## [Work request]
Within the entries below, find the portion that opens with the line containing "Engaging with Critical Discourse" and closes with the line containing "pp. 80 - 93". Retype that portion exactly and only.

= = = = = = =

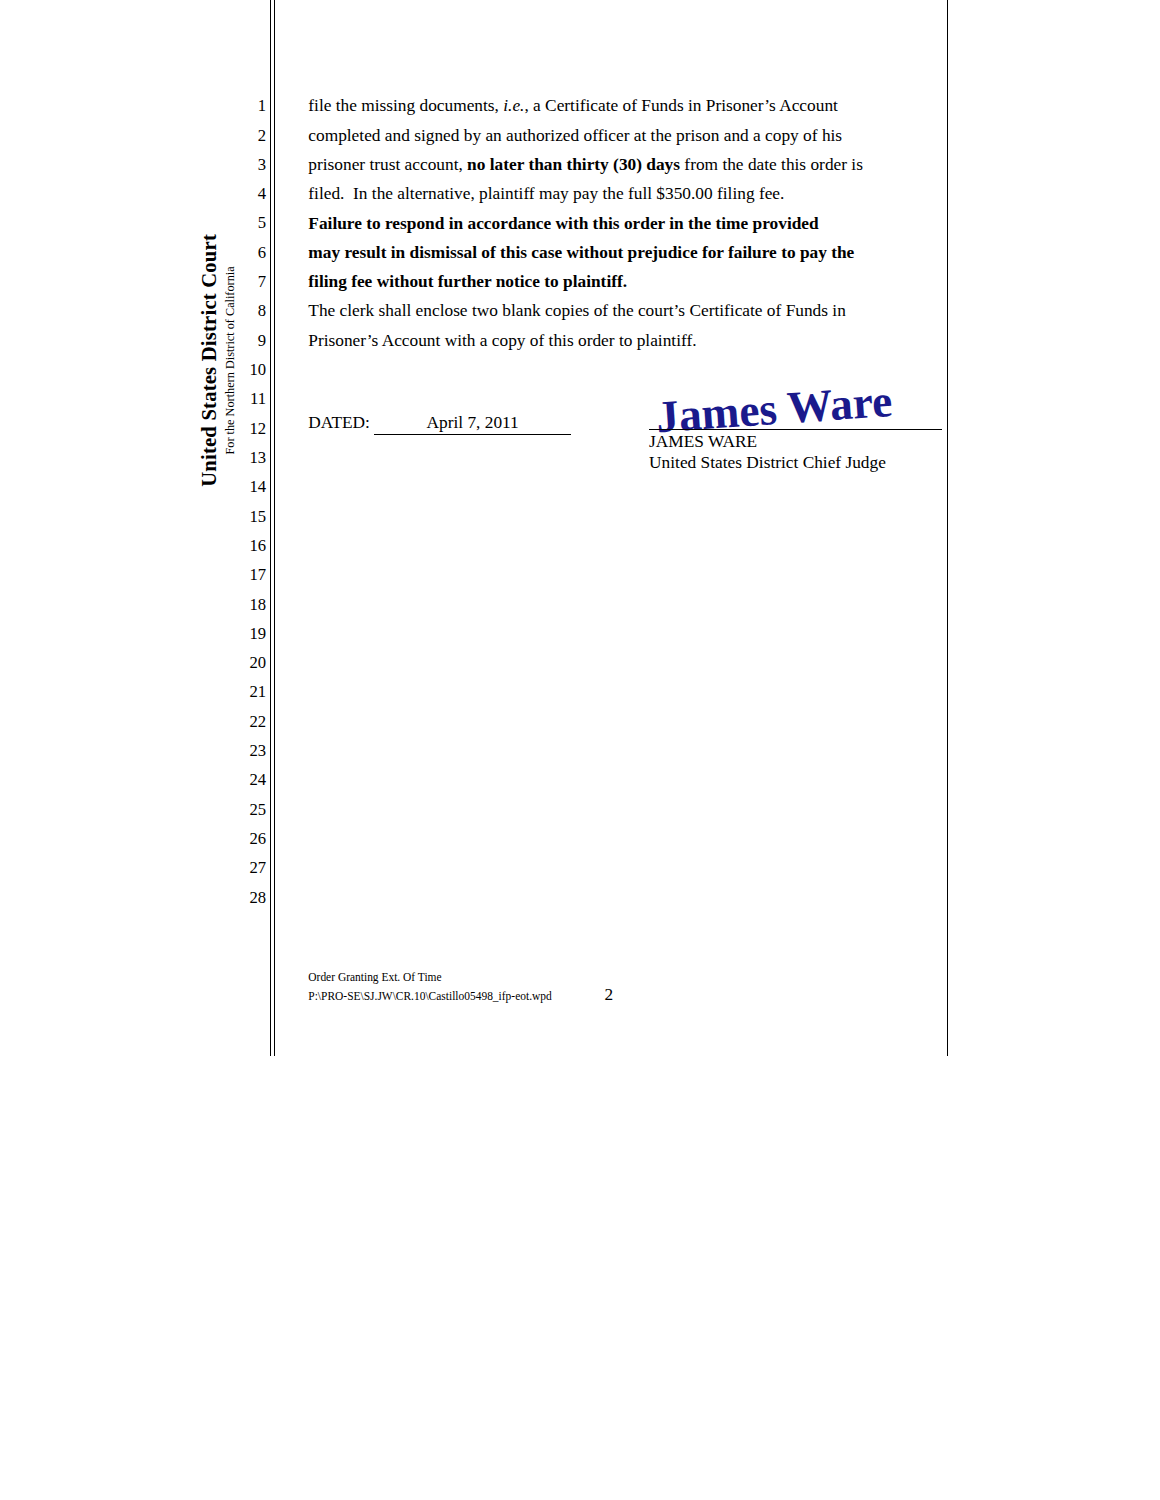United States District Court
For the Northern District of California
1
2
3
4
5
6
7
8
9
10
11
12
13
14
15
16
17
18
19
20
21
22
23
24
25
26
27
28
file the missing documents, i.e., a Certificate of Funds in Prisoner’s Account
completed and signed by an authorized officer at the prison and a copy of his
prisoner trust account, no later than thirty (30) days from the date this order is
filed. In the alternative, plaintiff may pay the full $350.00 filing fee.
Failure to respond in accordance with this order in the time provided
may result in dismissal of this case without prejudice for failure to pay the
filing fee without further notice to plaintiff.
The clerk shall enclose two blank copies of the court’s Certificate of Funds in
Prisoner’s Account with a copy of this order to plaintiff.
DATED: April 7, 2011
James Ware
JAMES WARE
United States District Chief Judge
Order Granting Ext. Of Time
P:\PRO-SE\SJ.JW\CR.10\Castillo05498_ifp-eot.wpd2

= = = = = = =

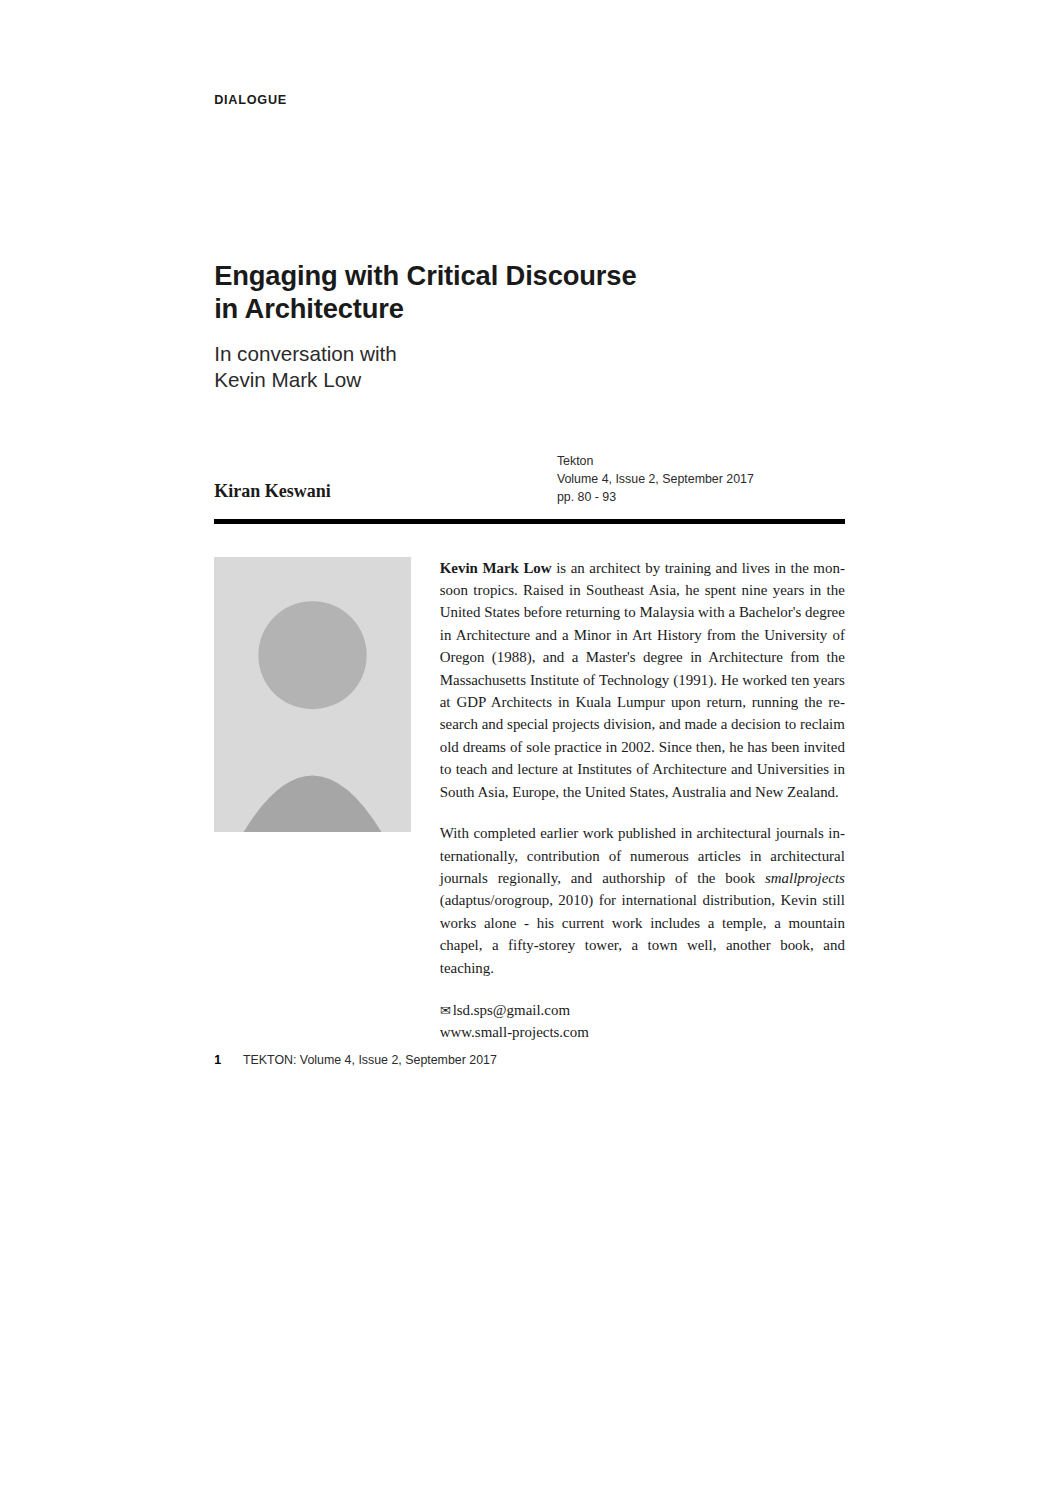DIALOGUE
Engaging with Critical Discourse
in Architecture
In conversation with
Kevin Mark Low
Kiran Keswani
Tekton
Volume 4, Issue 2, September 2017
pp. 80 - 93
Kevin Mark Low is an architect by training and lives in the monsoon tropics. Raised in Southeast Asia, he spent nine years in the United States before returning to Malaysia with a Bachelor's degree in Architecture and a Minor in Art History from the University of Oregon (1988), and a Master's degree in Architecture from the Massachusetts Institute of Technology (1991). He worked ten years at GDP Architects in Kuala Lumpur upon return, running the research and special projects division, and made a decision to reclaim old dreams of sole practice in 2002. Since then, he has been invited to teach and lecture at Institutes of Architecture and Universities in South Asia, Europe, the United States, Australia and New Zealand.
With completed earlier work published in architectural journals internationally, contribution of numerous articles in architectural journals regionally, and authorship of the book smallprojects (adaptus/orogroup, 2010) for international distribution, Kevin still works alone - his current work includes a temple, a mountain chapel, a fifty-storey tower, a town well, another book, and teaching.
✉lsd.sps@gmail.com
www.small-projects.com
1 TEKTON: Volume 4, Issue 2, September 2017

= = = = = = =

## [Response area]
Engaging with Critical Discourse
in Architecture
In conversation with
Kevin Mark Low
Kiran Keswani
Tekton
Volume 4, Issue 2, September 2017
pp. 80 - 93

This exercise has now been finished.